Date(s) - June 15, 2023
4:00 pm - 5:00 pm
Categories No Categories
Have you ever wondered what happens at those annual UN climate talks? We hear on the news that representatives from around the world gather to talk about climate change but what’s really going on? And why does progress seem so slow?
Every year there are Christians with these questions (and many more besides) that attend these gatherings as official Observers. In this discussion we will hear from a few of them about what they learned from their experience and, even more importantly, how they have changed as a result.
Our panelists include:
Monica Tang (CCOP 2019 @ COP25, Madrid, Spain)
Monica is a bivocational creation care advocate. She leads a relationships and partnerships team at the Canadian Coast Guard, supporting collaborative governance in oceans and marine safety management. Monica is also on the Board of Directors for Citizens for Public Justice (CPJ), where she advises on strategy, governance, and CPJ programs and policies to guide CPJ’s work in economic, social and ecological Justice.
Elsa Barron (CCOP 2021 @ COP26, Glasgow UK)
Elsa is an environmental peace and security researcher, writer, poet, and youth activist based in Washington D.C. and is the Co-Chair of the Young Professionals Interest Group of the Environmental Peacebuilding Association. She has been featured for her faith and climate advocacy in the Wall Street Journal, Rolling Stone, and the Christian Science Monitor, among others, and she attended COP26 and COP27 through the Christian Climate Observers Program. Elsa graduated from the University of Notre Dame where she studied peace studies and biology.

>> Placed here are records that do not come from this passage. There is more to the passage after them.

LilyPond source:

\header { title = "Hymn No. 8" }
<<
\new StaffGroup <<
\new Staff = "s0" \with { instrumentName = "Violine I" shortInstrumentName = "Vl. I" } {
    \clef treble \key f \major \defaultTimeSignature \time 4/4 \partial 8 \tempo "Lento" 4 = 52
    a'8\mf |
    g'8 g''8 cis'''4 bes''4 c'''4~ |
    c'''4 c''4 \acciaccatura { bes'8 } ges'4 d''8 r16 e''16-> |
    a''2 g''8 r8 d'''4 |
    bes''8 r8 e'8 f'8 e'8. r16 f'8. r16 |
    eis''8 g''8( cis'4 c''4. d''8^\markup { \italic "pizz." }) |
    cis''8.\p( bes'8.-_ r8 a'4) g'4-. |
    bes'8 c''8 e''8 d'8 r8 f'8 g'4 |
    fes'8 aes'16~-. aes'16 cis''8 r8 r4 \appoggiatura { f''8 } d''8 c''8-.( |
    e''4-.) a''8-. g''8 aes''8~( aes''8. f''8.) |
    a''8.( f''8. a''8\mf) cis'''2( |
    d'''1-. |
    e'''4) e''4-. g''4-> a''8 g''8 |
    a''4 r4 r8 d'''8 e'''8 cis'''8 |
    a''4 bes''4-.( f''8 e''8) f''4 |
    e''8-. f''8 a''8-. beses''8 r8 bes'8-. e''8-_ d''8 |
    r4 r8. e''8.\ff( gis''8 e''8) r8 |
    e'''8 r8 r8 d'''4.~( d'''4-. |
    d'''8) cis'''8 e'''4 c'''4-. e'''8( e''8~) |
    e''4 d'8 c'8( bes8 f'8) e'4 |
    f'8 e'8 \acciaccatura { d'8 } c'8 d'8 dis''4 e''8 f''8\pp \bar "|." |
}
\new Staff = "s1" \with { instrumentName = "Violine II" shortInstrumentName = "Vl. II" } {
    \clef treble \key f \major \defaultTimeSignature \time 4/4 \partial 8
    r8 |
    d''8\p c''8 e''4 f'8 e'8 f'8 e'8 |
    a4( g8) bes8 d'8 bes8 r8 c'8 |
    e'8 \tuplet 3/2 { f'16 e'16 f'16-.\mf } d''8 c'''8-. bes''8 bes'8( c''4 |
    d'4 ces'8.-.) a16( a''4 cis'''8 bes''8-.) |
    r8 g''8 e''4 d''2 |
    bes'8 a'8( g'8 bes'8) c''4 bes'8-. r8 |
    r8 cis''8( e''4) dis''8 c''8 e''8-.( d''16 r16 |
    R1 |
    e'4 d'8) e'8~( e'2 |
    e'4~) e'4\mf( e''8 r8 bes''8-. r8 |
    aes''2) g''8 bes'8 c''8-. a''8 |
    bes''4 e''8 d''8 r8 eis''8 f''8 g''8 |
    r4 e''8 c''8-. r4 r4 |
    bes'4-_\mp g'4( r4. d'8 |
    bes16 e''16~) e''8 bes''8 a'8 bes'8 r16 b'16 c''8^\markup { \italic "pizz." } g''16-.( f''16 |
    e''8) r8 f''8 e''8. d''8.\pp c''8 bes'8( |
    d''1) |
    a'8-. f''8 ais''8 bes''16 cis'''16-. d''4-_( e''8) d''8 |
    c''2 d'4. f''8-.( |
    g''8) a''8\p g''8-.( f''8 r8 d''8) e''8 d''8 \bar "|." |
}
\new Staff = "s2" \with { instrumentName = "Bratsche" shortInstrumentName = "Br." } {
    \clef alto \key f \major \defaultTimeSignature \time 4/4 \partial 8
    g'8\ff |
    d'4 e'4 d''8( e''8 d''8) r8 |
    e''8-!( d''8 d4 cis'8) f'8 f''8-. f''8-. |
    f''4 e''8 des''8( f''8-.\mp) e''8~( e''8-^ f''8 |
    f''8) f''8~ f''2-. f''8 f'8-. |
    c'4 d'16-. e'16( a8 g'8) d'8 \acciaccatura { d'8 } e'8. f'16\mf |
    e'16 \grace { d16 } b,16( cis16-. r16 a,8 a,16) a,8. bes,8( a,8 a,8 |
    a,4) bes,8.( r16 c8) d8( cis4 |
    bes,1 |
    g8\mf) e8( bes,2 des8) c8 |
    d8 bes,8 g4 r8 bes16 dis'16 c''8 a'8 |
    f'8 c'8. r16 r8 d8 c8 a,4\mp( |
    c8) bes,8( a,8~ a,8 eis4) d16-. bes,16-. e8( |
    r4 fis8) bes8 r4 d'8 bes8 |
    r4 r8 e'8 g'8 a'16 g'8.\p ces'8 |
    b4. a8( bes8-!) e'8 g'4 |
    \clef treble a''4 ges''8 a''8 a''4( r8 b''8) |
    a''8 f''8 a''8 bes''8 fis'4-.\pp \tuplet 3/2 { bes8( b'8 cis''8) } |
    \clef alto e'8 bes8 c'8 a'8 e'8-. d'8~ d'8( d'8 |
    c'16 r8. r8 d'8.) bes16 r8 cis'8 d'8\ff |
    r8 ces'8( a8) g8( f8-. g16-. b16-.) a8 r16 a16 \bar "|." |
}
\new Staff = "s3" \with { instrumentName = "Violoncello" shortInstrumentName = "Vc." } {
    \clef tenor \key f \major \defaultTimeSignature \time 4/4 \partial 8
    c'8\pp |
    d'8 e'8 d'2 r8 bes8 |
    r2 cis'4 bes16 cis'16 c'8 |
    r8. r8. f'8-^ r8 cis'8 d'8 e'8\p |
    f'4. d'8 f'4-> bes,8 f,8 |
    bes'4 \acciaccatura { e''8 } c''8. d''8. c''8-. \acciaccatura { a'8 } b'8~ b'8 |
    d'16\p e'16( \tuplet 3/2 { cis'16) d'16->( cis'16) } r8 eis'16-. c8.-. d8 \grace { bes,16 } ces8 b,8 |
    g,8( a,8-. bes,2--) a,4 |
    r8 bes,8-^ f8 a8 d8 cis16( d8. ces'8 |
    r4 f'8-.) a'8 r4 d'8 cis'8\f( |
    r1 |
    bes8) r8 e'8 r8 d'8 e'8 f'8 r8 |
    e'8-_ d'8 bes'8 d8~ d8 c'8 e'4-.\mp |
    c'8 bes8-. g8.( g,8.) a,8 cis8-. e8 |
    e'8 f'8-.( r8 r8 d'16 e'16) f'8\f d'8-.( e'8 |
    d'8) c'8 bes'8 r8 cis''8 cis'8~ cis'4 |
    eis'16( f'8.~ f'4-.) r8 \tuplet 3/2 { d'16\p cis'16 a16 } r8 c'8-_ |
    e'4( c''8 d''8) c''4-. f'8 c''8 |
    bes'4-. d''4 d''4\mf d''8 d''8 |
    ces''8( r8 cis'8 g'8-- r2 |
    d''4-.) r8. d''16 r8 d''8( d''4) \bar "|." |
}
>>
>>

Sarah Demian (CCOP 2022 @ COP27, Sharm el-Sheikh, Egypt)
Sarah is going into her fourth year of university, studying biology and psychology. At Trinity Western University, she works as a researcher and studies the growth of invasive knotweed along the Chilliwack River as a result of the atmospheric flood of 2021. She will be presenting on climate change and invasive species at the ASA/CSCA conference at University of Toronto this July.